EXCERPTED PASSAGE →

▽

Expected<std::unique_ptr<ObjectStore>> createOnDiskCAS(const Twine &Path);

/// Set \p Path to a reasonable default on-disk path for a persistent CAS for
/// the current user.
void getDefaultOnDiskCASPath(SmallVectorImpl<char> &Path);

/// Get a reasonable default on-disk path for a persistent CAS for the current
/// user.
std::string getDefaultOnDiskCASPath();

/// FIXME: Remove.
void getDefaultOnDiskCASStableID(SmallVectorImpl<char> &Path);

/// FIXME: Remove.
std::string getDefaultOnDiskCASStableID();

/// Create ObjectStore from a string identifier.
/// Currently the string identifier is using URL scheme with following supported
/// schemes:
///  * InMemory CAS: mem://
///  * OnDisk CAS: file://${PATH_TO_ONDISK_CAS}
///  * PlugIn CAS: plugin://${PATH_TO_PLUGIN}?${OPT1}=${VAL1}&${OPT2}=${VAL2}..

△

RECORD EXTRACTS →

▽

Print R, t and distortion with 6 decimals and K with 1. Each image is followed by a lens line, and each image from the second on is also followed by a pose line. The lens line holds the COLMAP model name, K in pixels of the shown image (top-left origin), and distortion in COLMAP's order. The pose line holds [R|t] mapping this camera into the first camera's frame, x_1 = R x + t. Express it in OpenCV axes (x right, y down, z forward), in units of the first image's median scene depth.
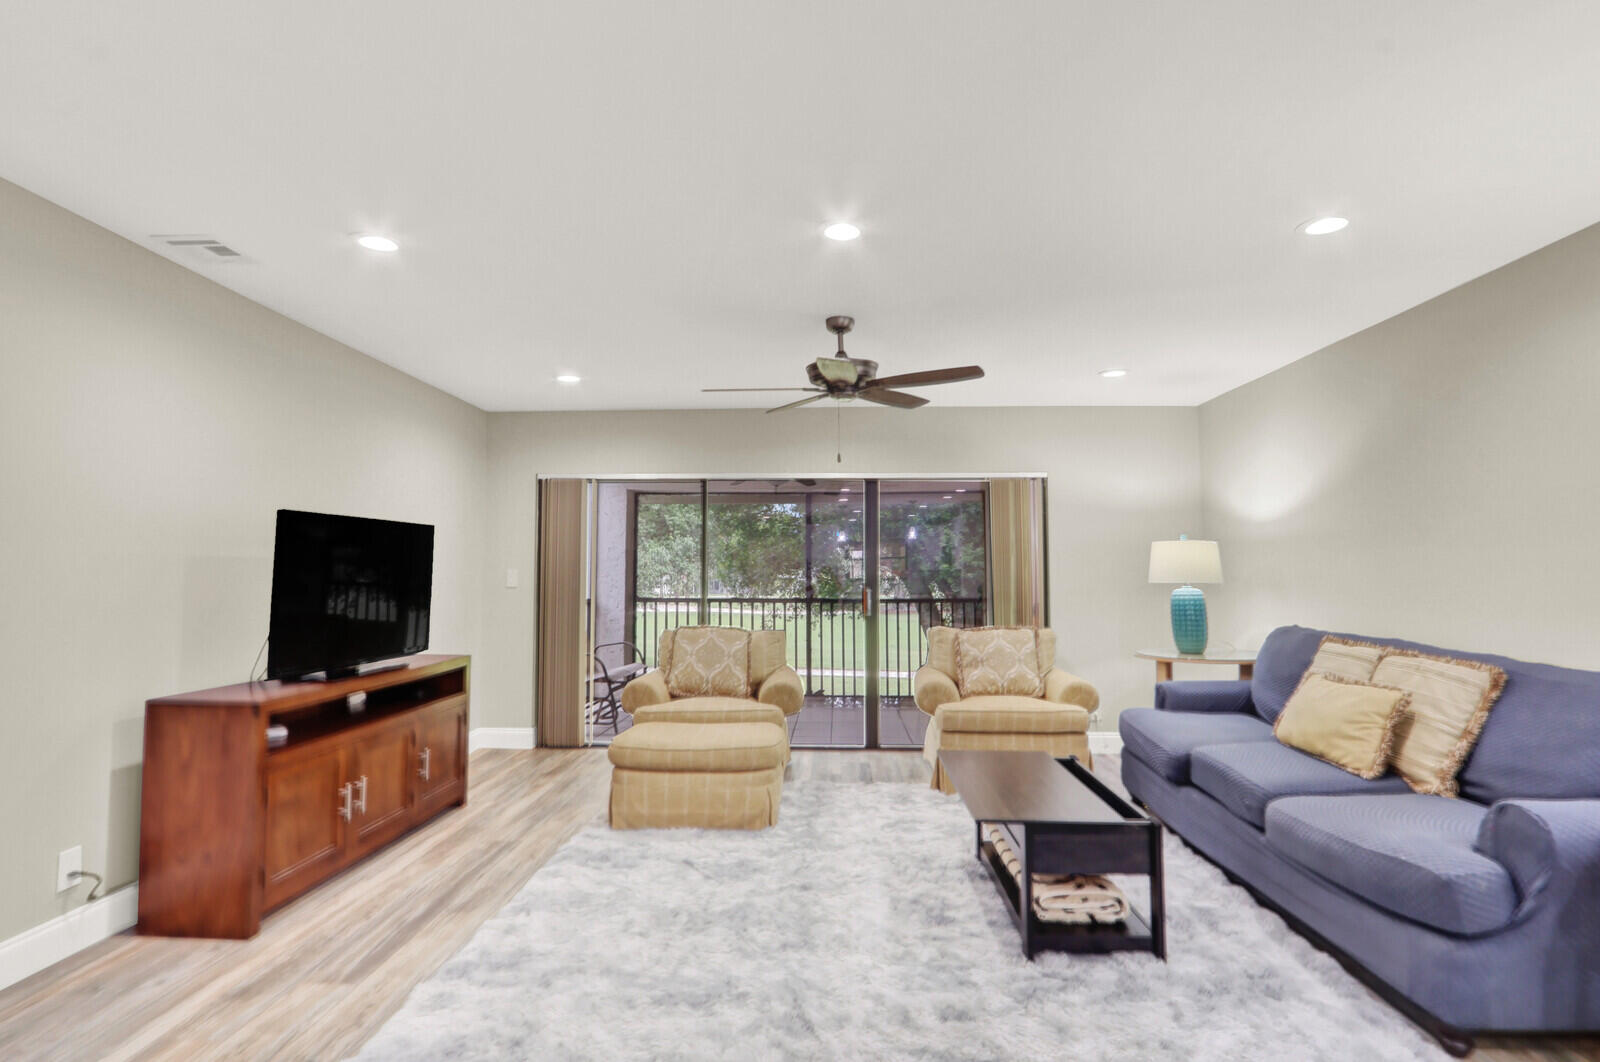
lens RADIAL K [[781.5, 0, 808.0], [0, 781.5, 523.9], [0, 0, 1]] dist [-0.014300, 0.000814]
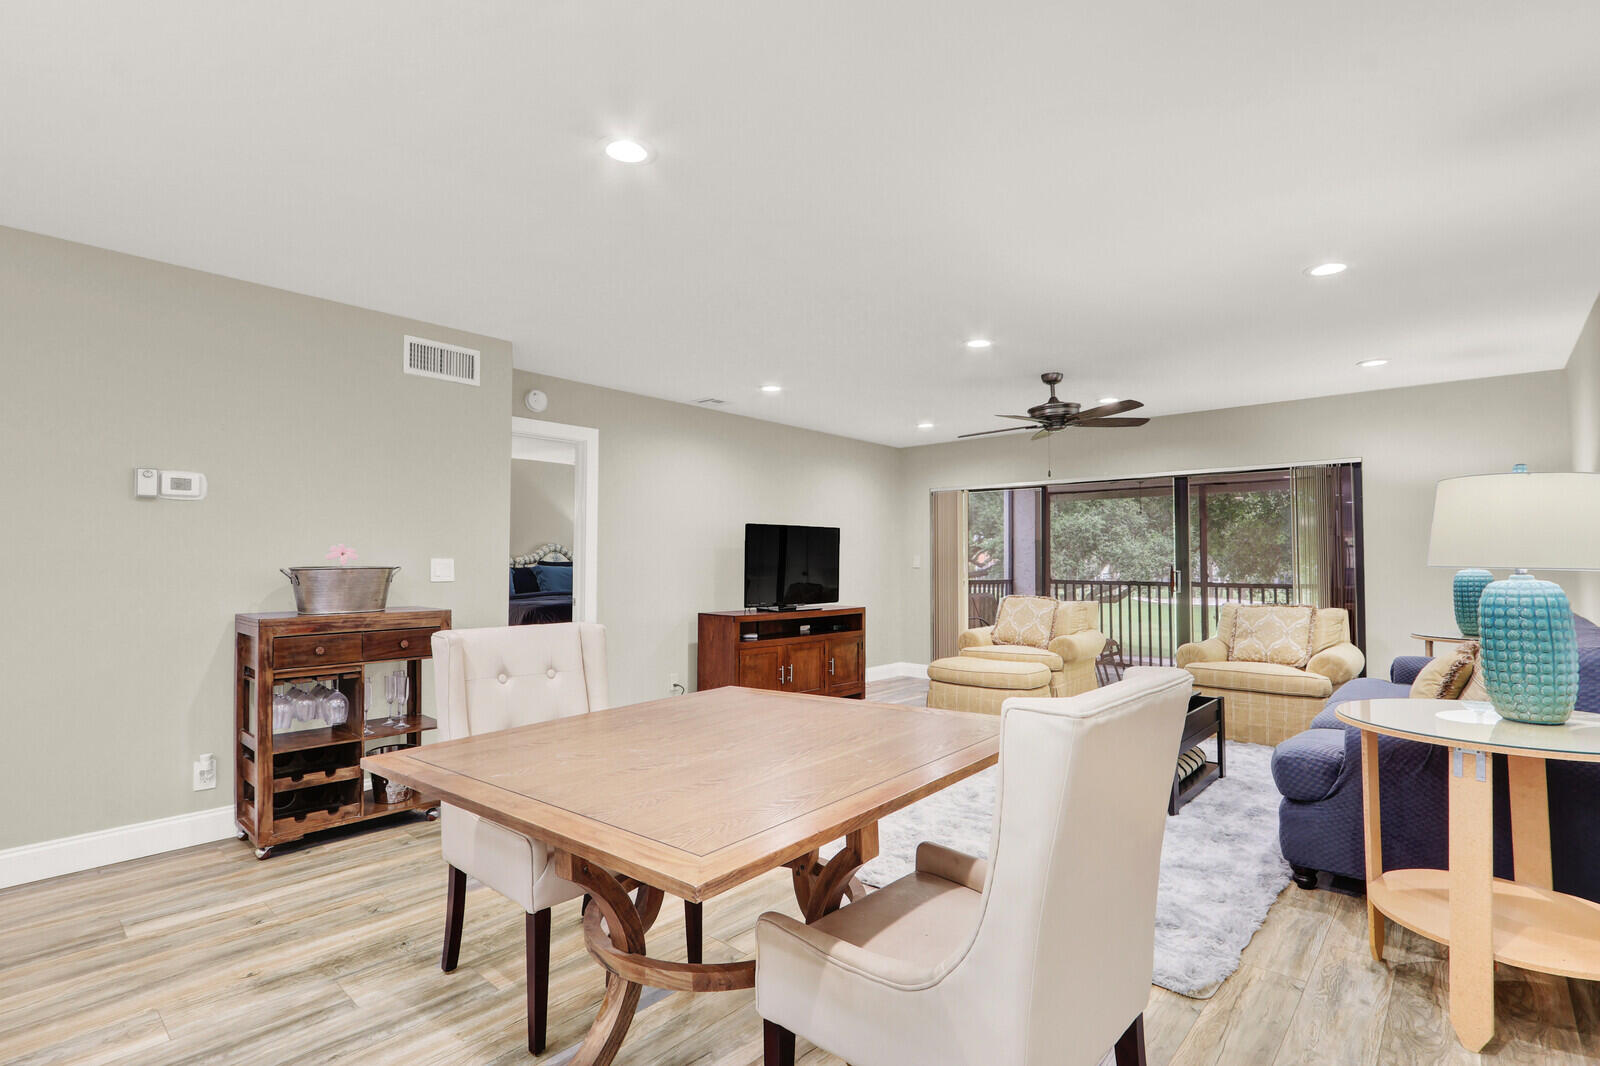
lens RADIAL K [[781.5, 0, 808.0], [0, 781.5, 525.9], [0, 0, 1]] dist [-0.014300, 0.000814]
pose [[0.770328, -0.028540, -0.637009, 0.591821], [0.036411, 0.999337, -0.000743, -0.003750], [0.636607, -0.022622, 0.770856, -0.372141]]
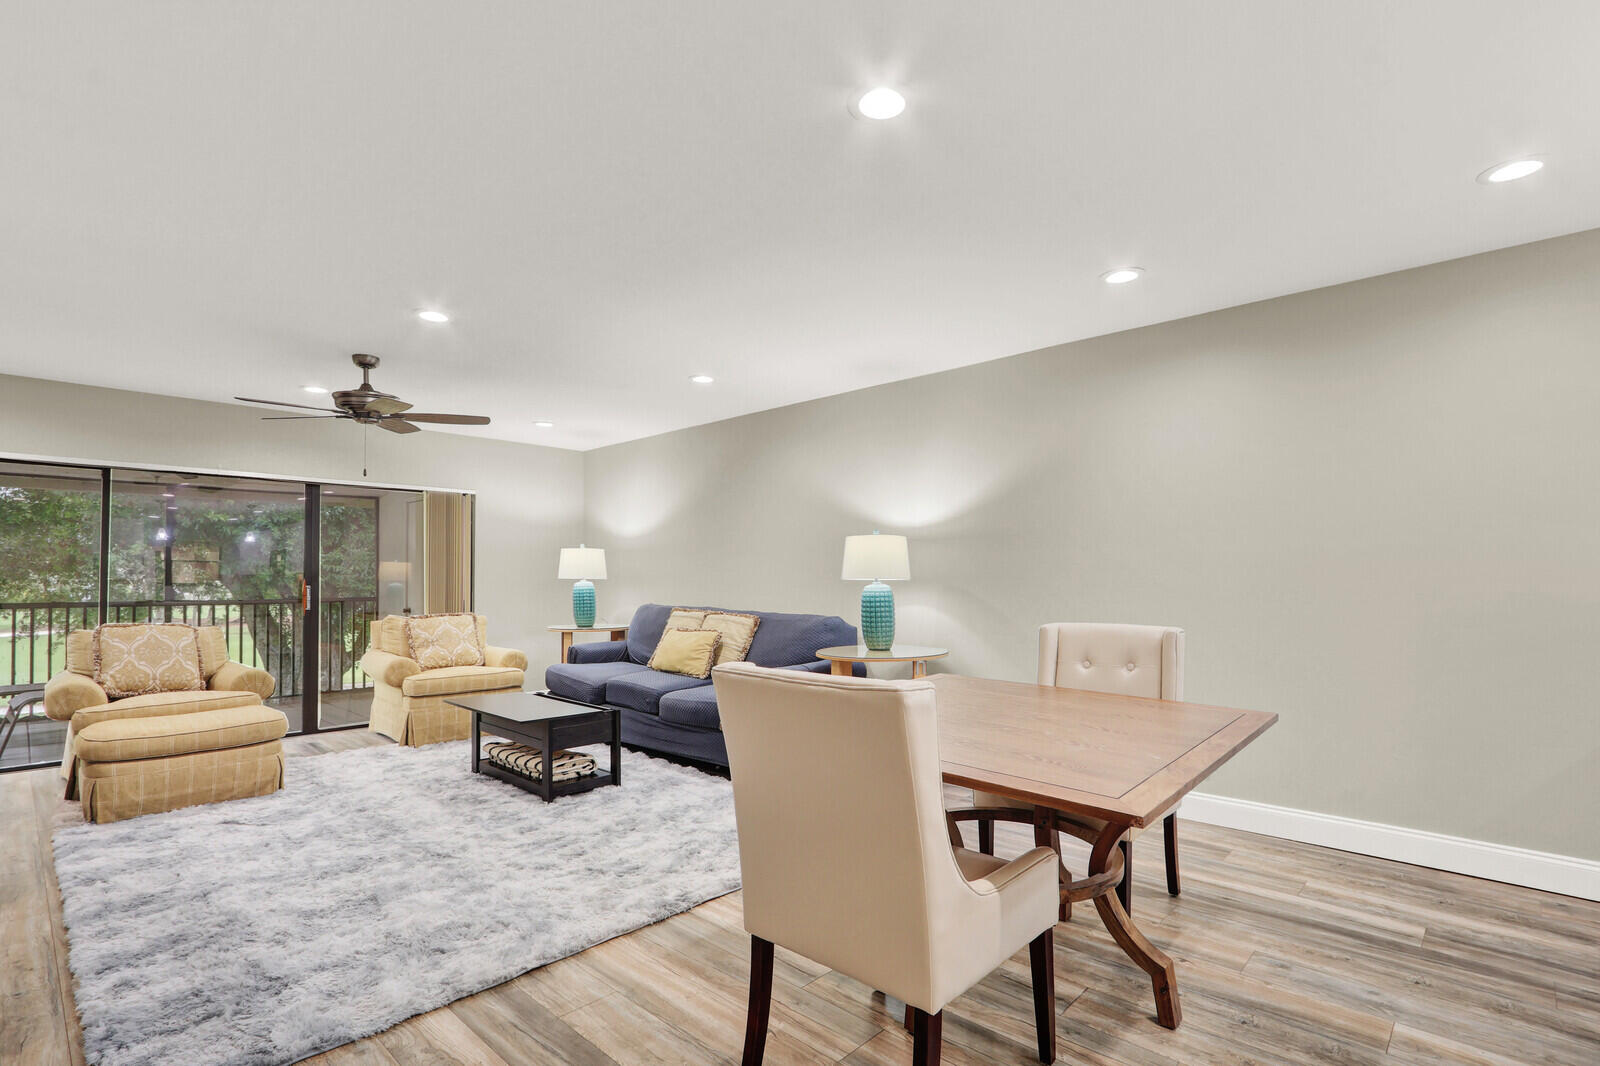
lens RADIAL K [[766.8, 0, 817.6], [0, 766.8, 562.6], [0, 0, 1]] dist [-0.028340, -0.000133]
pose [[0.643551, 0.014426, 0.765267, -0.400149], [-0.045023, 0.998805, 0.019034, 0.001472], [-0.764078, -0.046705, 0.643431, -0.298370]]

△

REQUIRED ACTION → Rewrite the stretch of the CAS header excerpt from "std::string getDefaultOnDiskCASPath();" through "a string identifier.", replacing each "FIXME" with "TODO".

ANSWER SPACE →
std::string getDefaultOnDiskCASPath();

/// TODO: Remove.
void getDefaultOnDiskCASStableID(SmallVectorImpl<char> &Path);

/// TODO: Remove.
std::string getDefaultOnDiskCASStableID();

/// Create ObjectStore from a string identifier.